Entre as protagonistas da partida, a ponteira Ana Cristina brilhou intensamente, sendo a maior pontuadora do confronto com 23 acertos. Sua performance foi crucial para manter o Brasil na disputa. “É até difícil falar. São muitas emoções. No ano passado, eu não estava nas finais. Agora tento me divertir dentro de quadra, chamar o time. Acreditamos que podíamos bater a Itália. Estou muito feliz, muito orgulhosa das meninas”, analisou Ana Cristina, que em 2025 ficou fora da final devido a uma lesão no joelho, o que torna sua atuação atual ainda mais significativa.
Outro destaque foi a ponteira Júlia Bergmann, que contribuiu com 15 pontos, incluindo um bloqueio decisivo no final do terceiro set. “Muito feliz de estar numa final da Liga das Nações com esse time que trabalhou tanto para estar aqui e luta todos os dias. Ganhar desse [time] da Itália só mostra o trabalho que fizemos o tempo todo.
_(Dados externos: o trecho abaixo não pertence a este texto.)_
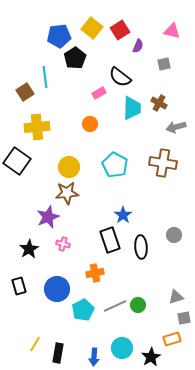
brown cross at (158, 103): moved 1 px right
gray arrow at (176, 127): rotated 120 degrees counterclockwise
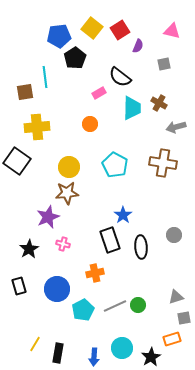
brown square at (25, 92): rotated 24 degrees clockwise
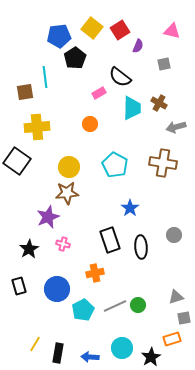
blue star at (123, 215): moved 7 px right, 7 px up
blue arrow at (94, 357): moved 4 px left; rotated 90 degrees clockwise
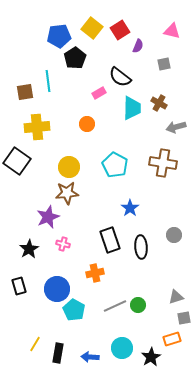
cyan line at (45, 77): moved 3 px right, 4 px down
orange circle at (90, 124): moved 3 px left
cyan pentagon at (83, 310): moved 9 px left; rotated 15 degrees counterclockwise
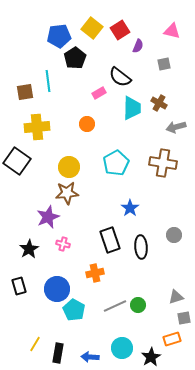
cyan pentagon at (115, 165): moved 1 px right, 2 px up; rotated 15 degrees clockwise
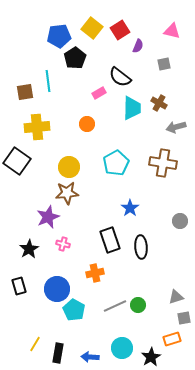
gray circle at (174, 235): moved 6 px right, 14 px up
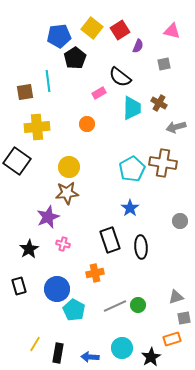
cyan pentagon at (116, 163): moved 16 px right, 6 px down
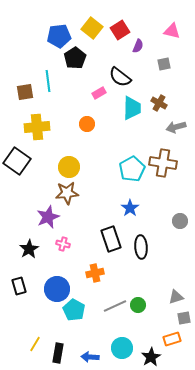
black rectangle at (110, 240): moved 1 px right, 1 px up
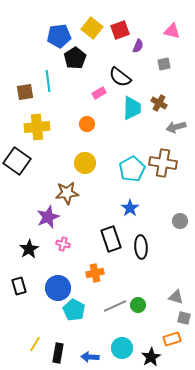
red square at (120, 30): rotated 12 degrees clockwise
yellow circle at (69, 167): moved 16 px right, 4 px up
blue circle at (57, 289): moved 1 px right, 1 px up
gray triangle at (176, 297): rotated 35 degrees clockwise
gray square at (184, 318): rotated 24 degrees clockwise
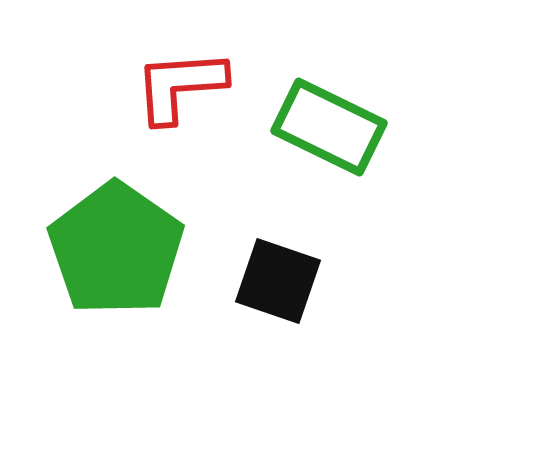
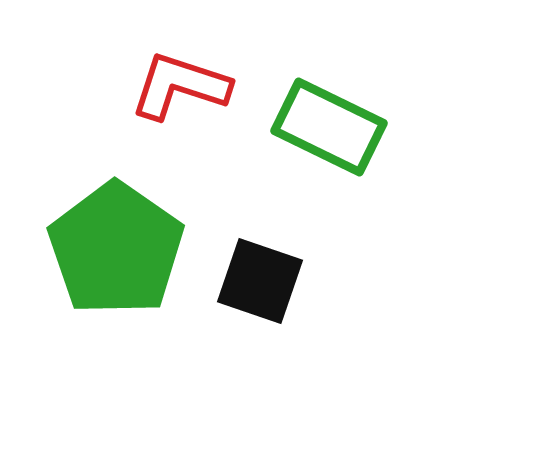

É comemorar, descansar um pouco e trabalhar para buscar esse ouro”, afirmou Bergmann, de 25 anos, evidenciando a união e o foco da equipe.
Superando desfalques e projetando o futuro
A vitória brasileira ganha ainda mais relevância ao considerar os desfalques importantes que a equipe enfrentou. Jogadoras titulares como a ponteira Gabi (com desconforto lombar), a oposta Tainara e a central Julia Kudiesse (ambas por lesões), além da líbero Nyeme, não puderam estar em quadra. Mesmo assim, o time comandado pelo técnico José Roberto Guimarães conseguiu impor um nó tático ao poderoso ataque italiano, com um bloqueio impecável que neutralizou as opostas Paola Egonu e Ekaterina Antropova.
Apesar da reação italiana no quarto set, que levou o jogo ao tie-break, as brasileiras mantiveram a determinação. Abriram vantagem no set decisivo, viram as adversárias empatarem, mas reforçaram o bloqueio e o ataque para selar a vitória por 15 a 12. O técnico José Roberto Guimarães expressou seu orgulho: “Foi um resultado muito positivo. Estou muito orgulhoso do time. Ganhamos um jogo como esse, com algumas jogadoras jovens se apresentando muito bem, com personalidade.”
O treinador também enfatizou a importância de desenvolver o elenco, pensando no principal objetivo da temporada: os Jogos Olímpicos. “Esse é o time que precisamos desenvolver, pensando no futuro, pois o nosso principal objetivo é chegar da melhor maneira possível nos Jogos Olímpicos. Vamos jogar para vencer a Liga das Nações, mas temos que pensar no próximo jogo. Ainda falta o degrau mais alto que precisamos atingir. É uma grande chance e vamos precisar de muita luta, dedicação e atitude”, projetou Guimarães, reforçando a visão de longo prazo para a seleção.
O desafio final: Turquia busca o bicampeonato
Com a classificação garantida, a seleção brasileira agora se prepara para enfrentar a Turquia na grande final. A equipe turca, que terminou a primeira fase da Liga das Nações na quarta colocação, demonstrou sua força ao derrotar a China na outra semifinal deste sábado (25) por 3 sets a 0 (25/21, 25/15 e 25/20), em um confronto rápido de menos de 1h20. A Turquia busca seu segundo título da VNL, tendo conquistado o primeiro em 2023, o que promete um embate de alto nível e muita disputa pelo troféu inédito para o Brasil.